>> BEGIN TASK INPUT
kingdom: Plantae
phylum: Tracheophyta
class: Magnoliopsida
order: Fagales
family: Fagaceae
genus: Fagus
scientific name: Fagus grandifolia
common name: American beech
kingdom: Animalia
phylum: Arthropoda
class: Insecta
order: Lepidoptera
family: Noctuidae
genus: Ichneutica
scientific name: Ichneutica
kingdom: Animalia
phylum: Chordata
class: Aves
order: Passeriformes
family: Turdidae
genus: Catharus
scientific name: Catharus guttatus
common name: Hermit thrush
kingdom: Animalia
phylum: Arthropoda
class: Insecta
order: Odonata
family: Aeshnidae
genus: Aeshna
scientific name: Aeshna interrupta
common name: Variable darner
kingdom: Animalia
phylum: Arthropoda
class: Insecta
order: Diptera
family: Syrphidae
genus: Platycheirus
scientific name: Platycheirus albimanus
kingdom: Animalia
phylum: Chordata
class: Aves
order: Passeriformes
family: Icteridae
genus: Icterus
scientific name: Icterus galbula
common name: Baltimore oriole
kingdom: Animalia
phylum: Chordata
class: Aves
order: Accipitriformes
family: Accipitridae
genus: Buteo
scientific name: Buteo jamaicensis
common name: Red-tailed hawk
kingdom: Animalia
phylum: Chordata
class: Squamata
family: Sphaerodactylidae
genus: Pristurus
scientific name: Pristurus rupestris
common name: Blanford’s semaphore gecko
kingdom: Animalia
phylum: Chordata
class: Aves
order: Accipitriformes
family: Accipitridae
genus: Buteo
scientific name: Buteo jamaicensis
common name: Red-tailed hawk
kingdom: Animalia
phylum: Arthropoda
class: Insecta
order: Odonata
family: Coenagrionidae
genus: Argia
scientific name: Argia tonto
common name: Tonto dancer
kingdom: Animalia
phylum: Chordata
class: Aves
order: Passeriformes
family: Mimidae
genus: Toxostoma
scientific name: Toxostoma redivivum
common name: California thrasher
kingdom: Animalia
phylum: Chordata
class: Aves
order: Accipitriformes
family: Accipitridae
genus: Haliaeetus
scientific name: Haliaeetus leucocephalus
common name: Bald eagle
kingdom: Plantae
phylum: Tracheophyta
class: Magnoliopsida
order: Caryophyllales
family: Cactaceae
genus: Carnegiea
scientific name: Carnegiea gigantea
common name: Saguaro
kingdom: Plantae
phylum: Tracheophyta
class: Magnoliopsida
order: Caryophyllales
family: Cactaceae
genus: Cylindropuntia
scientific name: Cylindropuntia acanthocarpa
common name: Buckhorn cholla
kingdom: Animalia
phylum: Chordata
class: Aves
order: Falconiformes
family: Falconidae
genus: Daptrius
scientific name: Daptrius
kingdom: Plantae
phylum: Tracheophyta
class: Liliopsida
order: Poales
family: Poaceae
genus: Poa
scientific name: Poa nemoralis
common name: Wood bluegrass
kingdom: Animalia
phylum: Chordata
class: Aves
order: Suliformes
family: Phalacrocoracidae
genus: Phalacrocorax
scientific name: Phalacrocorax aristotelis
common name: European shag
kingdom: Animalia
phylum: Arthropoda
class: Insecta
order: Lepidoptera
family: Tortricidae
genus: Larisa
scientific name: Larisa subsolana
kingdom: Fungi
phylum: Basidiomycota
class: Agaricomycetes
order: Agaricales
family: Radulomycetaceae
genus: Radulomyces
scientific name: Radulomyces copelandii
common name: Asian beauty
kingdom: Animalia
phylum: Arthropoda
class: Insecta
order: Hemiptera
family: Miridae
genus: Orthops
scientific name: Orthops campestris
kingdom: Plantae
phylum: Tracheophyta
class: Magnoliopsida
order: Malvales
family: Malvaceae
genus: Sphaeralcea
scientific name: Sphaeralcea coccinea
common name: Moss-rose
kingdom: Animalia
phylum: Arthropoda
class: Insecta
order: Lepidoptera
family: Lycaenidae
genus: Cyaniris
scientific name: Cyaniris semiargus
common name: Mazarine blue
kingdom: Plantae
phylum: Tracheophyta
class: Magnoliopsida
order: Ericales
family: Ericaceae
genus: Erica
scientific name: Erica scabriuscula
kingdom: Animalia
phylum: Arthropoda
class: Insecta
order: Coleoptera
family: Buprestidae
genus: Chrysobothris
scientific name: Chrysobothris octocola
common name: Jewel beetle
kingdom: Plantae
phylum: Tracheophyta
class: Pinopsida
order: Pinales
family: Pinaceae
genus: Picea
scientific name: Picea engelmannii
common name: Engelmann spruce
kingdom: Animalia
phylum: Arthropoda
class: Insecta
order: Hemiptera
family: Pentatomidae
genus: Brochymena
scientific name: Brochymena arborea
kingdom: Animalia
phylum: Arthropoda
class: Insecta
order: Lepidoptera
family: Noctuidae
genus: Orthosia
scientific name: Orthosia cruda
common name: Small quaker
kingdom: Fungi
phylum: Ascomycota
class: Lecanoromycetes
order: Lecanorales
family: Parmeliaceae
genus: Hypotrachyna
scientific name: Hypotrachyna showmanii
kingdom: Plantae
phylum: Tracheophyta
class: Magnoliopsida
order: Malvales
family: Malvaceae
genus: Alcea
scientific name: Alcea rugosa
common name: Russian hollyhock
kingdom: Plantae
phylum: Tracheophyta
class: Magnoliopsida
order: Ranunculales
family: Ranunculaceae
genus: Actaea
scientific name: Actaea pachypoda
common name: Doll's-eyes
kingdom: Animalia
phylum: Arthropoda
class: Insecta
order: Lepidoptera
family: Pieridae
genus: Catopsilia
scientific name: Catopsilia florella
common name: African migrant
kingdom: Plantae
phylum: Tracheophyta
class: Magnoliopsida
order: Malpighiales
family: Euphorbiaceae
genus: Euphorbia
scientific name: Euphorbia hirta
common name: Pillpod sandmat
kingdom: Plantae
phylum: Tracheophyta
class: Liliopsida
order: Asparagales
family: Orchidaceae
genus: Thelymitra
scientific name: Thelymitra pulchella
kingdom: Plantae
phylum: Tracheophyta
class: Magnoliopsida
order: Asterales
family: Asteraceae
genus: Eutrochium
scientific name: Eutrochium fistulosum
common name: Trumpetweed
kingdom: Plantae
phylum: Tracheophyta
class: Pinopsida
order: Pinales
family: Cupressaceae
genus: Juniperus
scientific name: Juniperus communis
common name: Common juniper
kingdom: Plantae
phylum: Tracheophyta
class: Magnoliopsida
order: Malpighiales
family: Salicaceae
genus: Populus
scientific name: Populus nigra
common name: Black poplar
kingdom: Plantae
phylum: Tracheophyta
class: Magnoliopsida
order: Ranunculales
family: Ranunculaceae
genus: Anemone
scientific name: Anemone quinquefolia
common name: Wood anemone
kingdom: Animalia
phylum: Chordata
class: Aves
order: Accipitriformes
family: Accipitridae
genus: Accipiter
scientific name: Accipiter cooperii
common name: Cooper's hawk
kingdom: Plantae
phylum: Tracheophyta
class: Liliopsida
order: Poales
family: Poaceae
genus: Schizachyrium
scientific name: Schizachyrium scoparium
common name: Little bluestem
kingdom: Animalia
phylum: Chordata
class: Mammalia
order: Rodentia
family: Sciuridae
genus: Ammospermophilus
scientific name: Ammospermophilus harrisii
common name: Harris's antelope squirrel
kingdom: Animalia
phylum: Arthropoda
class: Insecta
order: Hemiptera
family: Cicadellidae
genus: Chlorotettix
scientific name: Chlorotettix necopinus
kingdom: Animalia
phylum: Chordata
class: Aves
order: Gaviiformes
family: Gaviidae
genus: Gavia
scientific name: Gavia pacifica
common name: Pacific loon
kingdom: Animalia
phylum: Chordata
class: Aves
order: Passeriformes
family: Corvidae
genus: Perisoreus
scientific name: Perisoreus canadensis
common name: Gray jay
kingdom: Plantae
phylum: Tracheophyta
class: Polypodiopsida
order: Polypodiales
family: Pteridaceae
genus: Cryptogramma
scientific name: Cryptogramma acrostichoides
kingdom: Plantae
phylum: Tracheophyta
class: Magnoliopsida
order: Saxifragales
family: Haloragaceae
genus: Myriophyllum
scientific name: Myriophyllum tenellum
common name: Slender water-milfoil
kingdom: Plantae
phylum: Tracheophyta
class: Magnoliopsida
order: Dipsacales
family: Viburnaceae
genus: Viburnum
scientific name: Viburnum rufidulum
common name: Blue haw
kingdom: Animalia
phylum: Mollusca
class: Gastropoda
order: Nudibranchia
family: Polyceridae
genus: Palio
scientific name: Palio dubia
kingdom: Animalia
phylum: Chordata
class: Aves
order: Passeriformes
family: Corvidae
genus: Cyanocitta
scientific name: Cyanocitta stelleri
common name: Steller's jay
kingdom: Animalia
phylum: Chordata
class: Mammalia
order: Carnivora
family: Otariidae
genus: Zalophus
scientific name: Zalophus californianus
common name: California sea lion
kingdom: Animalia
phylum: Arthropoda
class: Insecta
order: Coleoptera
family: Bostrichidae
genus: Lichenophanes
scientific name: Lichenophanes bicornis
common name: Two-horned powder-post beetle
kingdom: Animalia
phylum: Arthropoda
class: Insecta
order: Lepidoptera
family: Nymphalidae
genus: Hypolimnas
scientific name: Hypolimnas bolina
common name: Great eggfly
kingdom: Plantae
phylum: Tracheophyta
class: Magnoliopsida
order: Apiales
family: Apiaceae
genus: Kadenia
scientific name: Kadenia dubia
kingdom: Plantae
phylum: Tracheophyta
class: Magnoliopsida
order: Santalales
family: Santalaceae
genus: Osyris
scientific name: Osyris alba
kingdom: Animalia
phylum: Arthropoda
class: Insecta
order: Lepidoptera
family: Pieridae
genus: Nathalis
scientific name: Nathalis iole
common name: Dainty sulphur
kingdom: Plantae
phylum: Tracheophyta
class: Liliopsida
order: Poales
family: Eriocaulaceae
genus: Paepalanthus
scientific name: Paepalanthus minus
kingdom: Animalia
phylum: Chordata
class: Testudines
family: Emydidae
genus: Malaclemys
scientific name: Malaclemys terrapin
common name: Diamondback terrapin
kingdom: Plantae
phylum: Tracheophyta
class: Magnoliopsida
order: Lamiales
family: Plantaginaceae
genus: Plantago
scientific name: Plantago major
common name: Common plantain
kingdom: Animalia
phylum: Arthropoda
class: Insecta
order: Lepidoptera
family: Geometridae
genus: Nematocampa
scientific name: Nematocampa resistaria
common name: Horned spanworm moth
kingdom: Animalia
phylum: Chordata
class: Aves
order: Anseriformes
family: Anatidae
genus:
>> END TASK INPUT
**THE TASK:**
Update the data lines starting at the one containing "scientific name: Aeshna interrupta" and ending at the one containing "genus: Toxostoma" by replacing "common name" with "vernacular name" and changing nothing else. Return only those lines.

**THE ANSWER:**
scientific name: Aeshna interrupta
vernacular name: Variable darner
kingdom: Animalia
phylum: Arthropoda
class: Insecta
order: Diptera
family: Syrphidae
genus: Platycheirus
scientific name: Platycheirus albimanus
kingdom: Animalia
phylum: Chordata
class: Aves
order: Passeriformes
family: Icteridae
genus: Icterus
scientific name: Icterus galbula
vernacular name: Baltimore oriole
kingdom: Animalia
phylum: Chordata
class: Aves
order: Accipitriformes
family: Accipitridae
genus: Buteo
scientific name: Buteo jamaicensis
vernacular name: Red-tailed hawk
kingdom: Animalia
phylum: Chordata
class: Squamata
family: Sphaerodactylidae
genus: Pristurus
scientific name: Pristurus rupestris
vernacular name: Blanford’s semaphore gecko
kingdom: Animalia
phylum: Chordata
class: Aves
order: Accipitriformes
family: Accipitridae
genus: Buteo
scientific name: Buteo jamaicensis
vernacular name: Red-tailed hawk
kingdom: Animalia
phylum: Arthropoda
class: Insecta
order: Odonata
family: Coenagrionidae
genus: Argia
scientific name: Argia tonto
vernacular name: Tonto dancer
kingdom: Animalia
phylum: Chordata
class: Aves
order: Passeriformes
family: Mimidae
genus: Toxostoma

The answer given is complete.